Primeiro: a análise é feita para apenas um ano (2009). Trata-se de uma simplificação perigosa para analisar o retorno de um setor caracterizado por investimentos de grande porte, cujos contratos de concessão duram 30 anos. Em outras palavras, é preciso assistir a todo o filme, não apenas observar uma foto instantânea. Até porque o instantâneo pode capturar aleatoriamente um bom ou um mau momento. Por exemplo, algum evento não recorrente.

Segundo: a amostra de empresas utilizada no estudo não é representativa. Foram escolhidas nove empresas relativamente eficientes (eficiência média de 77%), entre as 63 concessionárias do país (eficiência média de 61%). Obviamente, é de se esperar que as empresas mais eficientes premiem seus acionistas com retornos acima da média do setor – embora bem inferiores a esses estratosféricos 28,8%.

Terceiro, e mais importante: os autores calcularam o retorno médio pela relação entre lucro líquido e patrimônio líquido (LL/PL). Trata-se de um indicador razoável da rentabilidade para muitos setores empresariais, mas não para empresas cujos ativos têm vida útil medida em décadas. Ao longo de tão extenso período, os registros contábeis perdem significado econômico, por conta do acúmulo do efeito inflacionário, e o patrimônio líquido termina não refletindo o capital investido pelos acionistas na empresa, assim como a depreciação contábil tampouco reflete a depreciação econômica dos bens.

Para superar essas limitações, em primeiro lugar, é preferível utilizar, no lugar do patrimônio líquido, os investimentos realizados pelo acionista (equity), obtidos pelo valor dos ativos subtraído da dívida destinada ao seu financiamento. Para calcular o valor dos ativos, basta somar a Base de Remuneração Regulatória (BRR), que representa o valor dos ativos elétricos das redes de distribuição (postes, transformadores, capacitores, cabos, etc.), a Base de Anuidades Regulatória (BAR), que representa o valor dos ativos não elétricos das distribuidoras (tecnologia de informação, veículos e imóveis administrativos), e o capital de giro, todos calculados pela Aneel. No caso da dívida, para garantir a utilização apenas da parcela que financiou os investimentos nos ativos da empresa, recomenda-se considerar o passivo oneroso, abatido das disponibilidades em caixa e do déficit previdenciário.

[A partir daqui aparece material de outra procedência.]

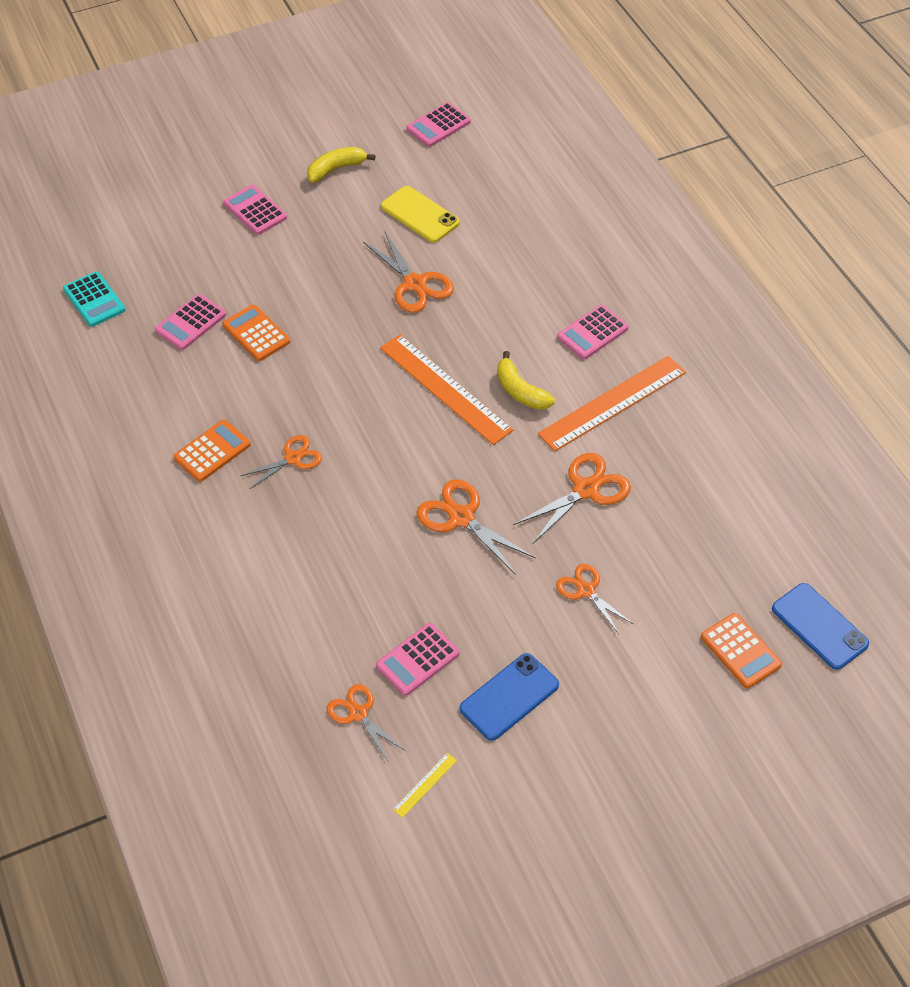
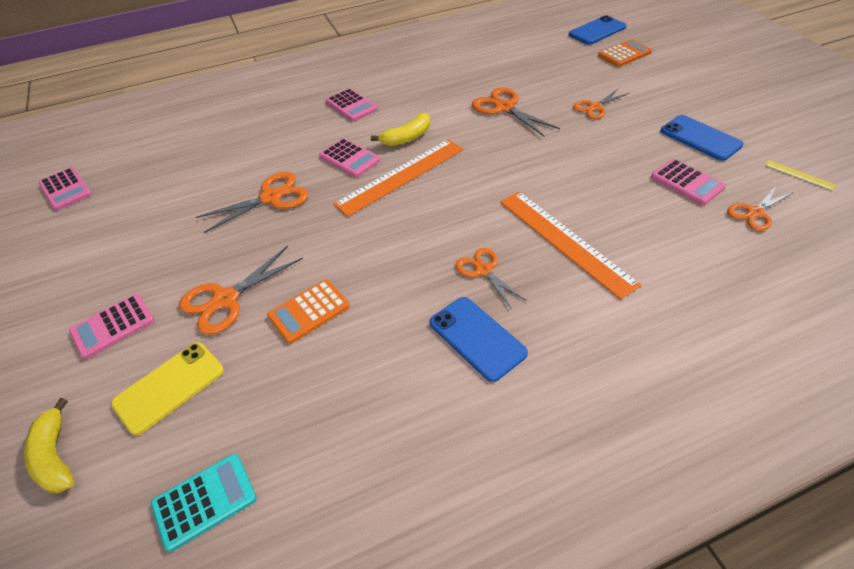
camera: 85 degrees left, 5 degrees down
(190, 323) = (278, 376): pink calculator -> pink calculator (349, 158)
(212, 451) = (477, 338): orange calculator -> blue phone
(336, 169) = (84, 259): yellow banana -> yellow banana (55, 456)
(420, 215) = (182, 197): yellow phone -> yellow phone (169, 387)
(461, 517) = (539, 164): orange scissors -> orange scissors (226, 299)
(612, 402) = (421, 97): orange ruler -> orange ruler (564, 241)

Em segundo lugar, é preciso considerar a diferença entre a depreciação contábil e a econômica. Conforme estabelece a boa prática das Finanças Corporativas, o retorno aos acionistas, ou ROE (Return On Equity), só pode ser calculado através da divisão do lucro líquido pelo equity se a depreciação contábil representar adequadamente a depreciação econômica dos ativos. Caso contrário, o lucro líquido deve ser subtraído da diferença entre estas duas grandezas. A depreciação econômica dos ativos pode ser obtida através dos valores da BRR e da BAR.

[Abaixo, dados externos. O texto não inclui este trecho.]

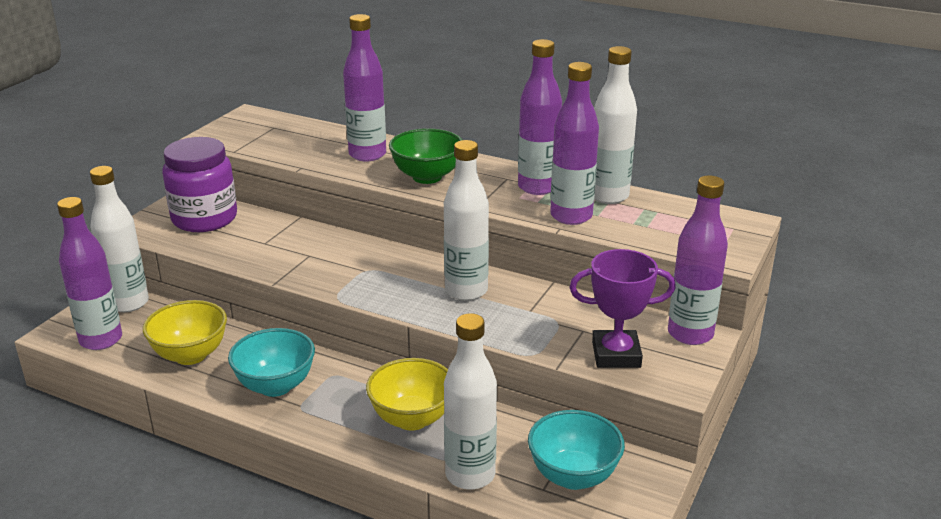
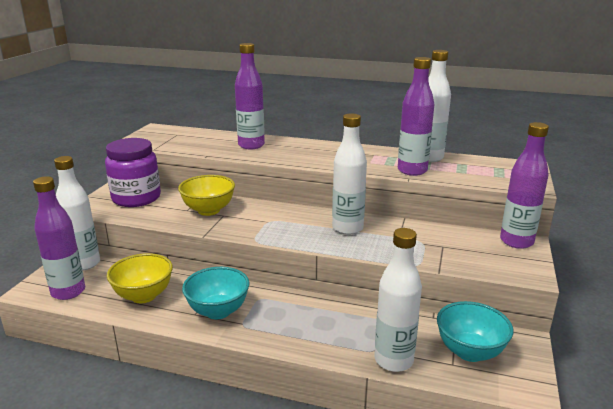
camera: 10 degrees left, 5 degrees down
(412, 419) = (331, 323): yellow bowl -> yellow bowl (208, 210)
(427, 177) = (300, 155): green bowl -> none
(537, 187) = (379, 156): purple bottle -> none
(616, 355) = (475, 259): purple trophy -> none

Com isso, em vez de dividir o lucro líquido pelo patrimônio líquido, é mais razoável calcular o ROE da seguinte forma:

ROE = (LL + DC – DE) / (BRR + BAR + CG – D)

Onde:
LL = Lucro líquido
DC = Depreciação contábil dos ativos
DE = Depreciação econômica dos ativos
BRR = Base de Remuneração Regulatória
BAR = Base de Anuidades Regulatória
CG = Capital de giro
D = Dívida destinada ao financiamento dos ativos da concessionária

Fazendo-se os cálculos para o mesmo caso analisado pelo Gesel, chega-se a um valor próximo a 15%. Não estou aqui afirmando que este é o retorno real dos acionistas das distribuidoras, que se compararia com o retorno regulatório de 13,8%. Até porque, se o fizesse, estaria sujeito às críticas inicialmente enunciadas (foto, em vez de filme, e amostra não significativa). Pretendi apenas demonstrar que o tema é complexo.

Embora discorde da conclusão do estudo do Gesel, entendo que os autores têm o mérito de retirar a discussão da obscuridade dos “achismos” para a claridade das análises quantitativas. Ainda que a metodologia por eles utilizada não me pareça adequada.

(1) “Texto de Discussão nº 34 – O Desempenho financeiro das concessionárias de distribuição de energia elétrica e o processo de revisão tarifária periódica”.